─── Information supplied
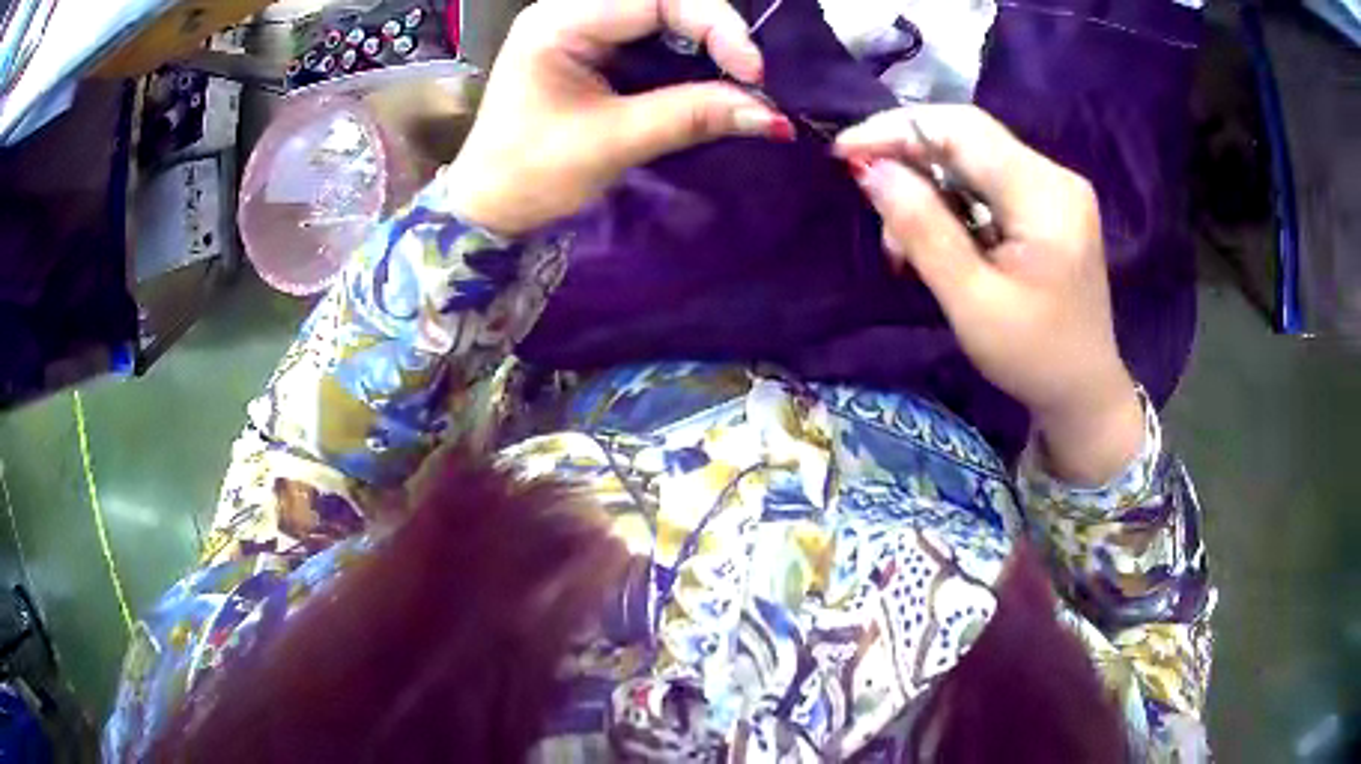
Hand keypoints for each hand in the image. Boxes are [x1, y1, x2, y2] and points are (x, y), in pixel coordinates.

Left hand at [446, 0, 791, 237]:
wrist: (489, 205)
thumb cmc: (532, 175)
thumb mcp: (613, 143)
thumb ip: (692, 117)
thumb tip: (771, 114)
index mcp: (559, 22)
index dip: (715, 25)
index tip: (752, 72)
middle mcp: (570, 10)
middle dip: (714, 29)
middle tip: (749, 73)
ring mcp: (580, 24)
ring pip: (662, 13)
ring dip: (705, 40)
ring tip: (737, 74)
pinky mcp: (591, 45)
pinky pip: (652, 33)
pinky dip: (687, 52)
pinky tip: (708, 75)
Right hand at [835, 105, 1142, 484]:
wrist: (1084, 392)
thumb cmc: (1033, 358)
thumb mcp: (972, 302)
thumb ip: (924, 231)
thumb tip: (872, 171)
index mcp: (1045, 195)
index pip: (962, 130)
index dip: (898, 129)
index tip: (844, 152)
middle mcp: (1055, 176)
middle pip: (968, 137)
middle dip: (909, 159)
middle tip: (869, 197)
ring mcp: (1055, 188)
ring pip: (974, 158)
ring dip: (928, 186)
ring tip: (903, 242)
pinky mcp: (1049, 204)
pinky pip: (988, 180)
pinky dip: (952, 200)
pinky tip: (937, 236)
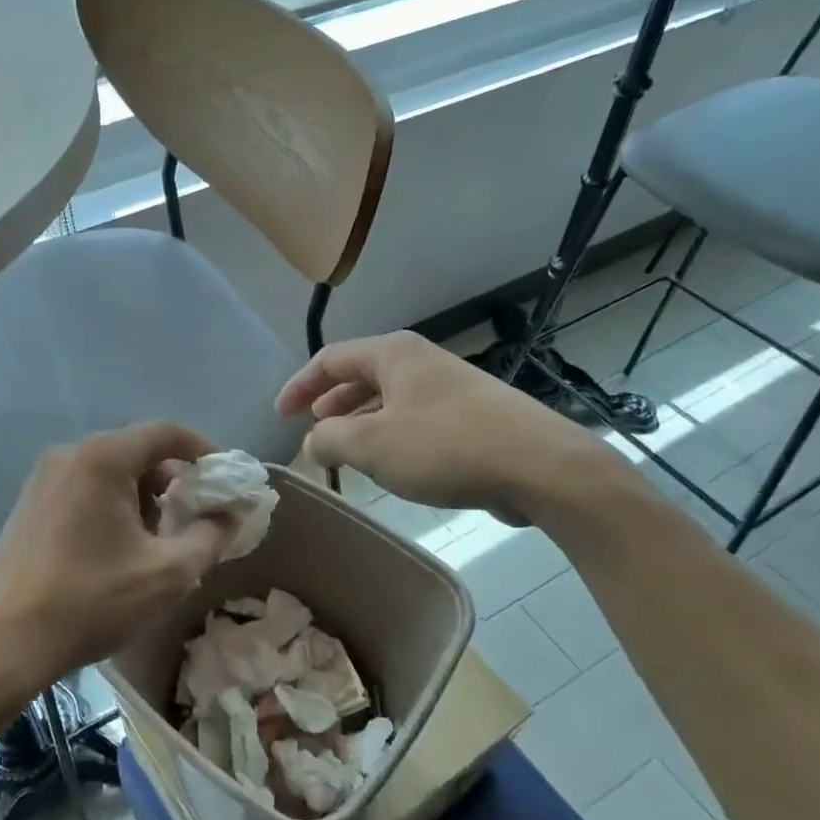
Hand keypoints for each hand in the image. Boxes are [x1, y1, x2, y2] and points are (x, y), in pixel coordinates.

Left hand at [0, 422, 238, 691]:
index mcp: (103, 458)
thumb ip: (210, 537)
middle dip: (174, 483)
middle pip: (137, 453)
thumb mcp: (167, 573)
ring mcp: (43, 480)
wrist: (1, 643)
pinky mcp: (28, 506)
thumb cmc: (90, 601)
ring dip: (143, 499)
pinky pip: (84, 491)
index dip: (205, 451)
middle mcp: (70, 455)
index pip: (167, 433)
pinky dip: (112, 508)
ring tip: (158, 544)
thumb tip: (230, 516)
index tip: (226, 480)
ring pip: (110, 474)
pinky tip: (118, 552)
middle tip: (195, 520)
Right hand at [276, 331, 621, 526]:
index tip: (279, 414)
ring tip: (344, 450)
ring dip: (360, 423)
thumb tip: (313, 441)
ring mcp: (450, 386)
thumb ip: (328, 439)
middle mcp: (420, 361)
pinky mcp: (472, 416)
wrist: (539, 466)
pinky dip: (390, 435)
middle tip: (310, 430)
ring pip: (389, 399)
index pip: (330, 359)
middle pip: (360, 375)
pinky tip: (390, 463)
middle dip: (330, 403)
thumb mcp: (371, 445)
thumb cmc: (444, 446)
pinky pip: (414, 419)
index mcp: (393, 353)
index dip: (299, 385)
──────
Task directions:
Print, from the entries above, the line with "index dip: (715, 25)", the line with "pinky tip: (937, 236)" and all lines between them, exactly and with nothing else.

Solution to this exercise:
index dip: (715, 25)
index tip: (752, 72)
middle mcp: (570, 10)
middle dip: (714, 29)
middle tip: (749, 73)
ring mcp: (580, 24)
ring pip: (662, 13)
ring dip: (705, 40)
ring tip: (737, 74)
pinky mcp: (591, 45)
pinky pip: (652, 33)
pinky dip: (687, 52)
pinky tip: (708, 75)
Right hand at [835, 105, 1142, 484]:
wrist: (1084, 392)
thumb cmc: (1033, 358)
thumb mcp: (972, 302)
thumb ip: (924, 231)
thumb tip: (872, 171)
index mcp: (1045, 195)
index pip: (962, 130)
index dip: (898, 129)
index tip: (844, 152)
middle mcp: (1055, 176)
middle pip: (968, 137)
middle dip: (909, 159)
middle tip: (869, 197)
ring mcp: (1055, 188)
ring pip: (974, 158)
ring dip: (928, 186)
ring tip: (903, 242)
pinky mcp: (1049, 204)
pinky pip: (988, 180)
pinky dip: (952, 200)
pinky tip: (937, 236)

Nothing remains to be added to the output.